Does Kratom show up on substance screens?
I was hesitant to create this post, frankly. Kratom is not a ‘drug’, so I do not like measuring kratom in the same way that illegal and oftentimes dangerous drugs are often measured. In fact, the science shows that kratom has tremendous potential to help people.
But reality dictates that the staff at The Kratom Co treats its readers with a measure of respect, and this is a question that comes up, for a number of reasons. Primarily, because some people are under judicial supervision and are uncertain of kratom’s status, and understandably don’t want to raise such a question. Additionally, some people may reside in a state where kratom is illegal. The blog never suggests illegal activity, but perhaps they consumed the kratom in another state; or, perhaps they are applying for a job, and want a clean bill.
The same groups that passed out pamphlets in the 60’s proclaiming that cannabis led to ‘reefer madness’ and induced users to eat babies and preform other atrocities are the ones who would think kratom need be tested for on things like urine tests.
But kratom hasn’t reached such a point – yet.
Kratom and ‘Drug’ Testing
Once again, while I lament using the word ‘drug’ anywhere near kratom due to its gross inaccuracy, I’ve been asked by many if kratom “shows up on drug tests.”
The simple answer is no: kratom rarely shows up on drug tests.
But the more accurate answer would be that kratom is rarely tested for. Kratom can be tested for; it is very expensive relative to a standard 8 panel urine test, and preformed in a different fashion than most tests. Your average testing kit won’t check for kratom. But that does not mean it cannot be detected.

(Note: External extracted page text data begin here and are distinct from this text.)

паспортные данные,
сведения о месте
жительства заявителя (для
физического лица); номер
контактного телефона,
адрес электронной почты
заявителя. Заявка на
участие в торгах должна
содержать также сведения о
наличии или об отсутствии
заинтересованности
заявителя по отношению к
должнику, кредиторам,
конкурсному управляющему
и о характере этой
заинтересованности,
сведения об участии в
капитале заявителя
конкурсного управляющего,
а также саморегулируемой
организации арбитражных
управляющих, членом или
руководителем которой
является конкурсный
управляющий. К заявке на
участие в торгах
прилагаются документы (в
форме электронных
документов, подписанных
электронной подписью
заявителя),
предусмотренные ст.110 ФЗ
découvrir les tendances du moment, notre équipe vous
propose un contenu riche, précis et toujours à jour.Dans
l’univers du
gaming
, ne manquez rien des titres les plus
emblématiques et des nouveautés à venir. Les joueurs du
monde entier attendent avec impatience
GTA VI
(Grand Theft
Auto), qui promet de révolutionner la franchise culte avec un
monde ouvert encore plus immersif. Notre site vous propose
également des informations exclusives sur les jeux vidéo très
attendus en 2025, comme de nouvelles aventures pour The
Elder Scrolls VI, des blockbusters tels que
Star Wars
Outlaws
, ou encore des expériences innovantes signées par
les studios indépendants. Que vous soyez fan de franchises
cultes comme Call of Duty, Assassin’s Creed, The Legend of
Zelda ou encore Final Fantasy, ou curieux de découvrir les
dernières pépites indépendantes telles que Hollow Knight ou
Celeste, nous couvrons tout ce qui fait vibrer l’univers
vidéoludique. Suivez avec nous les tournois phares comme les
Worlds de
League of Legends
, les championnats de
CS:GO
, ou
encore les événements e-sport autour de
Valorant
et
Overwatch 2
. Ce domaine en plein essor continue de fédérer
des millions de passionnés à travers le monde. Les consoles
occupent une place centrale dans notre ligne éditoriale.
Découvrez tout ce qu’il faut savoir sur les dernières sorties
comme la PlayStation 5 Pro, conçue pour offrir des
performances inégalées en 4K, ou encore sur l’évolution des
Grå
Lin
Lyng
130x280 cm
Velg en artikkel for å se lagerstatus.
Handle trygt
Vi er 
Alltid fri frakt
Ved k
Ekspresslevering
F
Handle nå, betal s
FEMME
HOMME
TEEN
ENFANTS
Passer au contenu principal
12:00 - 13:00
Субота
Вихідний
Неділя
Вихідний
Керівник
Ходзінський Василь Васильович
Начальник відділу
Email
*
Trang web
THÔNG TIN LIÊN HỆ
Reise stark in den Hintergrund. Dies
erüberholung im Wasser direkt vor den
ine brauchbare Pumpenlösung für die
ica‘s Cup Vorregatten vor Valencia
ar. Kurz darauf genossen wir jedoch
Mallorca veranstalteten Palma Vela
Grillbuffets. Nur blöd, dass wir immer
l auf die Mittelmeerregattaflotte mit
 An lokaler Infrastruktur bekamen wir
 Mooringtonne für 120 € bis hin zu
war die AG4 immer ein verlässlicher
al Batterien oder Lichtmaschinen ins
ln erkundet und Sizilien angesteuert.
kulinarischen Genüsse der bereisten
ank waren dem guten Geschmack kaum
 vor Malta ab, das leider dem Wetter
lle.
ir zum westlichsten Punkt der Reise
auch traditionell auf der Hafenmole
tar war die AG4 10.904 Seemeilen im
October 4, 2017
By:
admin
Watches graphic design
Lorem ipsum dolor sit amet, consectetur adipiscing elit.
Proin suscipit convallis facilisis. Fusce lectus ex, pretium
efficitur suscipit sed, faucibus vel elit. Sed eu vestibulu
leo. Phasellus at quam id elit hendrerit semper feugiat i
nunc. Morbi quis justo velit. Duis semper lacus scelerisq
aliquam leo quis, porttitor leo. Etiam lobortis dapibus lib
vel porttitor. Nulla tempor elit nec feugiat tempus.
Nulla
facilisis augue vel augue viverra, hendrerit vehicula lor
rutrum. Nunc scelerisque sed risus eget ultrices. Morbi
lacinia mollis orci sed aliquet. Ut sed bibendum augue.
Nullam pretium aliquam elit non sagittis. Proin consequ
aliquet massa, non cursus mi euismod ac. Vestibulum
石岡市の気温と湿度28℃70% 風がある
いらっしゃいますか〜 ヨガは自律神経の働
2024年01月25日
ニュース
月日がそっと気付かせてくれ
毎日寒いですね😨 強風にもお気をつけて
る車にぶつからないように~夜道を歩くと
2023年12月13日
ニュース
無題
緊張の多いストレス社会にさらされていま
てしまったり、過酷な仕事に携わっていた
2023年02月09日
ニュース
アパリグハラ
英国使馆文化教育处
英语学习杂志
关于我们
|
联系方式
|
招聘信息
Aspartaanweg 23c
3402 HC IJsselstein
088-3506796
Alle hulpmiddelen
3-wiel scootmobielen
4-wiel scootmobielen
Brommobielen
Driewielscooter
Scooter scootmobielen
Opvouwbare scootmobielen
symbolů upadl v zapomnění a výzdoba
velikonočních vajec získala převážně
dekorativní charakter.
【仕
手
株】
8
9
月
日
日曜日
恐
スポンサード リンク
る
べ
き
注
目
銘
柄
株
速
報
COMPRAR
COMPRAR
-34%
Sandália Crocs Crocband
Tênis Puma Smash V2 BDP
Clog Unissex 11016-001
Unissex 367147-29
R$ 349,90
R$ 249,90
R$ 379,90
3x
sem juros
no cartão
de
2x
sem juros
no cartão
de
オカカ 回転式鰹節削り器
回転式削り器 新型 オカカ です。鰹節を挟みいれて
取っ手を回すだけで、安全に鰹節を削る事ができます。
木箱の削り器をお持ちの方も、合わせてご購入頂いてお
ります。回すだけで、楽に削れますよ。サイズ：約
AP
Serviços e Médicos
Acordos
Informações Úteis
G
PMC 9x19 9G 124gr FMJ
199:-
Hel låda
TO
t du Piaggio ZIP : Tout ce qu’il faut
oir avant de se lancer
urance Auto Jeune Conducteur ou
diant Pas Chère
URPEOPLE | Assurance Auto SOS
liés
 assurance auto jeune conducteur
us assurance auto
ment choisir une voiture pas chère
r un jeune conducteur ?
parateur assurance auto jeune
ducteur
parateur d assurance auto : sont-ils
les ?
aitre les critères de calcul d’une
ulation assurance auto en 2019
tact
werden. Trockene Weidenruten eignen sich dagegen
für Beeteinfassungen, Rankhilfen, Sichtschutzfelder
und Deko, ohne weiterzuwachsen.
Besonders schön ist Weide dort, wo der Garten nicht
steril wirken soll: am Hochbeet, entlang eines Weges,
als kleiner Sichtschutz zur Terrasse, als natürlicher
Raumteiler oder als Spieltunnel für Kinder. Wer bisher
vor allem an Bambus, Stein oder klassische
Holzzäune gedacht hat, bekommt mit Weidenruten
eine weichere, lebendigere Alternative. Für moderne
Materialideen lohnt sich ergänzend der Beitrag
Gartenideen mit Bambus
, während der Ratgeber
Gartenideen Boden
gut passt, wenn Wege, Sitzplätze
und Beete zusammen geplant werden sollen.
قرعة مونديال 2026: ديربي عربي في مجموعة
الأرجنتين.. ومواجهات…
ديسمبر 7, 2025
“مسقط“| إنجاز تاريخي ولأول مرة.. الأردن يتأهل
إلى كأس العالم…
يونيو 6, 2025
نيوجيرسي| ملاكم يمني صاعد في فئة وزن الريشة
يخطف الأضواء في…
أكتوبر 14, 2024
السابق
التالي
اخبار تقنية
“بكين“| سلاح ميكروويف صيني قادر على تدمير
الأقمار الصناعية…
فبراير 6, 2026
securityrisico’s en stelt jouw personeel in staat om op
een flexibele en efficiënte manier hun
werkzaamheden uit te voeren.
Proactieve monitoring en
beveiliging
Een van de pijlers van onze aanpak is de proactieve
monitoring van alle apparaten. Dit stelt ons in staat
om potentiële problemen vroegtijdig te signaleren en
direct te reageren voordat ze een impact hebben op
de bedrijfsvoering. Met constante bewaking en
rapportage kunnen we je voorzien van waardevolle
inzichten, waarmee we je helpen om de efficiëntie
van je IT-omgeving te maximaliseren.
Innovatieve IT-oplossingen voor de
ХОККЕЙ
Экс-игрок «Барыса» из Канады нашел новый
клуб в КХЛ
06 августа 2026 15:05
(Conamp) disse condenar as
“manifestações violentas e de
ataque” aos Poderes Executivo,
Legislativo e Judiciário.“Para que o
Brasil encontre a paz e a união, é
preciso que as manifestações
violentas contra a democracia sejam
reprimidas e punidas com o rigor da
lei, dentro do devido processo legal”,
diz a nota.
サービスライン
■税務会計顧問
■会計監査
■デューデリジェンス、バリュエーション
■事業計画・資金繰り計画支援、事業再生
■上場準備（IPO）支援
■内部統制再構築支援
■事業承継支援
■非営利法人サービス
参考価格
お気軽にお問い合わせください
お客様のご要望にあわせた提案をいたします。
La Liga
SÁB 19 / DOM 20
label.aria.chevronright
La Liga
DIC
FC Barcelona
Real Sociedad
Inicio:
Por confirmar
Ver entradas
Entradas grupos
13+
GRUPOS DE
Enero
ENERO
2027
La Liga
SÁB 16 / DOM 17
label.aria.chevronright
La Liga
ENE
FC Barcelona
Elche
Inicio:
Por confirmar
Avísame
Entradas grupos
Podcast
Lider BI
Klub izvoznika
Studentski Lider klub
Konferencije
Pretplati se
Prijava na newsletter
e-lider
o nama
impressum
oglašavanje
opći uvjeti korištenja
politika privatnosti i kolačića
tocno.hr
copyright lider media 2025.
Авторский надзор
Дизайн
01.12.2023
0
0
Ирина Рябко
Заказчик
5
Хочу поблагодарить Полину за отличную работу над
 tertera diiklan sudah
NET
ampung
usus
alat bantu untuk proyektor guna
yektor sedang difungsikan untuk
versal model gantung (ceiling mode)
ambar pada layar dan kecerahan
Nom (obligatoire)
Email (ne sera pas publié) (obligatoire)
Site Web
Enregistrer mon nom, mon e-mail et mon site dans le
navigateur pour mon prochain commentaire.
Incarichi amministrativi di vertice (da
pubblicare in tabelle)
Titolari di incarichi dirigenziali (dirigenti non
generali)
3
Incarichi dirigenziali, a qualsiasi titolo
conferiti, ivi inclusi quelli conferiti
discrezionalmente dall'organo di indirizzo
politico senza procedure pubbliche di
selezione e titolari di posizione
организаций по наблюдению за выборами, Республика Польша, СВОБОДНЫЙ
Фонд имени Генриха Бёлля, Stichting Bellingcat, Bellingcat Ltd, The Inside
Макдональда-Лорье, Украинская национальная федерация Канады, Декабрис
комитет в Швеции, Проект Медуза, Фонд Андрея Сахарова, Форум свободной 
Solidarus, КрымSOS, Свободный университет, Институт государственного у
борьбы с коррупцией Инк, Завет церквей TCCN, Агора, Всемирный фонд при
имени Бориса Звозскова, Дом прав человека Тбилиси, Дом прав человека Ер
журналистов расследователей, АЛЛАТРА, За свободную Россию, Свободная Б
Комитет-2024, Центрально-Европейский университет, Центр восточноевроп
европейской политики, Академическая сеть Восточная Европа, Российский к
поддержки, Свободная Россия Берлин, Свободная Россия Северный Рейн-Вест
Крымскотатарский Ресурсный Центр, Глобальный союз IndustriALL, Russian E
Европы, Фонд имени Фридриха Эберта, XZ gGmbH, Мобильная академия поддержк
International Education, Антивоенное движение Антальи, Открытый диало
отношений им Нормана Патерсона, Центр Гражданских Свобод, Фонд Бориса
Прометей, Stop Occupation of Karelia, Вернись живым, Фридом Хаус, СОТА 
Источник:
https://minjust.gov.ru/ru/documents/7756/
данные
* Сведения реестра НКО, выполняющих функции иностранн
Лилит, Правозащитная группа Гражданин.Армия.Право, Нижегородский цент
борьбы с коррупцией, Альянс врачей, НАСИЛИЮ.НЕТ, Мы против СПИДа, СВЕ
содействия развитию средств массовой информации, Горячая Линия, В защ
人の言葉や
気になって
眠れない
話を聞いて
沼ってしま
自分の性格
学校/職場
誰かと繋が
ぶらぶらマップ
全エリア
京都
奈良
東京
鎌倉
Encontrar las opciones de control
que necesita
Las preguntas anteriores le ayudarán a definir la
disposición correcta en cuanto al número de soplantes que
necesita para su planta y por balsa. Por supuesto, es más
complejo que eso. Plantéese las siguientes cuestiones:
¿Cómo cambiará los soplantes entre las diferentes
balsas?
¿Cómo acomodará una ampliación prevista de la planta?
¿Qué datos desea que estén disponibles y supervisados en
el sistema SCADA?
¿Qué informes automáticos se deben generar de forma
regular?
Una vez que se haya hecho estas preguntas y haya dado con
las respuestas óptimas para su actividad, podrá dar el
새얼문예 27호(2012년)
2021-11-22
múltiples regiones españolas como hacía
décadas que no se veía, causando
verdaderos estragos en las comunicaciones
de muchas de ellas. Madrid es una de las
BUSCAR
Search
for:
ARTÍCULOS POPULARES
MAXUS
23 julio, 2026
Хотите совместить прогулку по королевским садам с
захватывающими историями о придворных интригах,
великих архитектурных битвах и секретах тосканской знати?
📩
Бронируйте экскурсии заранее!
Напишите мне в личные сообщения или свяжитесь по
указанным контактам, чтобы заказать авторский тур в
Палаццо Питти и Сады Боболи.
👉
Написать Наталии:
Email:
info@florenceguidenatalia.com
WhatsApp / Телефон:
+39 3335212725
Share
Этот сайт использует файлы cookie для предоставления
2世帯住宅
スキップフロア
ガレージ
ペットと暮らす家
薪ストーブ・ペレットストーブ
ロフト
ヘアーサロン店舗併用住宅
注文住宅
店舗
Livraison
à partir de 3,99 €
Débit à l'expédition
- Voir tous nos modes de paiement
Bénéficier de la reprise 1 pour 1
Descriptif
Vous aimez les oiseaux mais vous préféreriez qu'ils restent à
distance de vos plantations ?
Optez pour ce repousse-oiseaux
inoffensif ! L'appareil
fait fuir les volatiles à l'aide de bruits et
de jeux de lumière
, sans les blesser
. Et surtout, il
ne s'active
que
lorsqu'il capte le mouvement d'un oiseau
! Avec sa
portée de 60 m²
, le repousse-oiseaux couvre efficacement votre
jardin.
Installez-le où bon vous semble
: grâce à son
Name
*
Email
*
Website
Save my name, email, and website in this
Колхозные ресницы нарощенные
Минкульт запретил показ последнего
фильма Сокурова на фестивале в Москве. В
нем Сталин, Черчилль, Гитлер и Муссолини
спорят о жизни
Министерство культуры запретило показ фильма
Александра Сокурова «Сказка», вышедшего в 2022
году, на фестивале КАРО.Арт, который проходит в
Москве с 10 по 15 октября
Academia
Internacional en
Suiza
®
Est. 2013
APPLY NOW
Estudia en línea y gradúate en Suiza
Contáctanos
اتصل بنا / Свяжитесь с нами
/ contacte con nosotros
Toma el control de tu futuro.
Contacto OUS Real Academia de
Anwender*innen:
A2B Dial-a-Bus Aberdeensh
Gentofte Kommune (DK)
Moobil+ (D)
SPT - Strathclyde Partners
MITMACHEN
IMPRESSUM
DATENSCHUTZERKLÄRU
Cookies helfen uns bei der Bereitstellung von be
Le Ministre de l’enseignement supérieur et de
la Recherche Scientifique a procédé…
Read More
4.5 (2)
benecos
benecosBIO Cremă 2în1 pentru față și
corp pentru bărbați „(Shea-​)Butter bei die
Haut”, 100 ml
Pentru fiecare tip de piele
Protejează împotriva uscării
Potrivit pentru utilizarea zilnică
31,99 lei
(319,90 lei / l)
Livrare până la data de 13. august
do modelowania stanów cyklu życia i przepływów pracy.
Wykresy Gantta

The same logic that leads states to criminalize kratom may also lead to begin testing for kratom. Blood tests seem to be the most common fashion that lead to a positive kratom test; saliva, hair, and urine samples don’t seem to be commonly used. This largely makes sense, as these forms of testing are reserved for substances which are widely recognized as ‘drugs’ and thus need to be checked for commonly by the court system or occupational applications.
Kratom can be detected in a blood test, and it is possible that more advanced urinalysis tests and the like are being designed. But because kratom is not seen as a substance that inebriates individuals, there….really isn’t a reason it would be tested for. In fact, the only commonly cited reason kratom is ever tested for is when a coroner is doing a full blood panel because they don’t know why someone passed away. The answer is obviously never kratom, but it has sometimes been detected (along with massive concentrations of poison of drugs that can cause harm, like heroin.) While kratom has never been listed as a cause of death, its mere presence in these blood tests has led the ever eager FDA to proclaim kratom the next ‘reefer madness’.
What to understand about testing and Kratom
Simply put, those who are concerned that kratom may ‘get them in trouble’ are better off not using any substances, no matter how benign – like kratom. The status of these testing parameters may change rapidly in the coming years, partially due to the FDA’s fascinating with prosecuting the kratom community.
But, at the same time, kratom is rarely tested for, as it really has no commonalities as the substances often found on drug screening tests. While the Kratom Company will always advise caution, some individuals find kratom crucial to their daily health and happiness; in these instances, kratom is likely safe from the prying eyes of a tester.
But, as always, use caution. Speak with whoever may be testing you, and innocently raise the question as to what is getting tested. Or, ask bluntly; kratom is likely legal in your state, and can probably be used without worry.